On the 1st of December at 10:30am local time, the ECA and OGCEYOD team arrived at Kulu Memorial Comprehensive High School premise for the first awareness campaign. The Chief Operating Officer of ECA, Gideon Asaah set the ball rolling by presenting this year’s theme. About 150 students present at the school hall listened with enthusiasm on the breakdown of the theme. The ECA representative talked about the importance of abstinence in the prevention of HIV infection. He further called on the students to redress any discriminatory practices against HIV/AIDS patients in their different communities. The students were also made to understand that checking their HIV status is the first step towards combating the disease and that HIV positive people can live a healthy normal life if the infected persons take the anti retroviral drugs that are prescribed by health centers and hospitals.

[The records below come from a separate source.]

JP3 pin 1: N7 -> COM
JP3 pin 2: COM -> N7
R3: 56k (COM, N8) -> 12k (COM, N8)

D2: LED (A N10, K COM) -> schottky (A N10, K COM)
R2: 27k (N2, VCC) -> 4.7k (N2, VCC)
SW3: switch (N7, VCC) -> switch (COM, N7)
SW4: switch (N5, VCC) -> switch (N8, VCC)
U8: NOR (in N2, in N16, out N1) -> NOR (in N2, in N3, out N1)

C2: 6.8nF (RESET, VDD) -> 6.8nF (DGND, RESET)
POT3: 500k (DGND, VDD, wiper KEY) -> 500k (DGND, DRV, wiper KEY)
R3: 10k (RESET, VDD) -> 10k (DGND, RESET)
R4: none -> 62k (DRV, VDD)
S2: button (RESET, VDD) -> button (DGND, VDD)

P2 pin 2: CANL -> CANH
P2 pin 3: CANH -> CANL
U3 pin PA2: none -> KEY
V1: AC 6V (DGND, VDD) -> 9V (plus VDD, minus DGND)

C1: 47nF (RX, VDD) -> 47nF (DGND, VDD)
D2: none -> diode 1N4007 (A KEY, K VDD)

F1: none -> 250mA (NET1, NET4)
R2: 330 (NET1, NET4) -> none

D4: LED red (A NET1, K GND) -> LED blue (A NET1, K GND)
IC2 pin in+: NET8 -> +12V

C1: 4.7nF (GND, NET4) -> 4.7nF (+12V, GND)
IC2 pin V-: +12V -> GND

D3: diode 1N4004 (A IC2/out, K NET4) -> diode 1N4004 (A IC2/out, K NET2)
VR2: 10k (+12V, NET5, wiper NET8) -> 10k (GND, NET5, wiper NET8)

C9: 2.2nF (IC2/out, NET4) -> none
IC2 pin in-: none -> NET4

Other speakers of the day included Dinga Emmanuel, Sakwe Alexis, Rosa Hopkins and Maike Mollendorf. They all took tends to present the different modes of transmission, preventive measures and the socio-economic impact of the HIV/AIDS disease to a household, a community and a nation. After the presentation by the different speakers, a question and answer session followed. Interestingly most of the questions were related to mother-to-child transmission. Answers to the questions were presented to the satisfaction of the students. At exactly 12 noon local time, the students dispersed to their homes.
At the Kofele Luma Secondary School, the event was same. The sensitization campaign began at 1:30pm local time. Even though the turnout was relatively small, the excitement was impressive. The one hour thirty minutes campaign ended with a question and answer session and a group photo.
Despite the fact that most of the students were aware of the pandemic, the rate of stigmatization still remains very high. Most of the students openly expressed how they felt about this dilemma. They could not envisage themselves living with HIV positive people.
Stigmatization against HIV/AIDS remains a major issue in Cameroon and across Africa. A majority of the population believes that the society will reject them if they take the HIV/AIDS test and find out that they are HIV positive. Any policy aimed at rolling back the pandemic should therefore include education countering such discriminatory biases.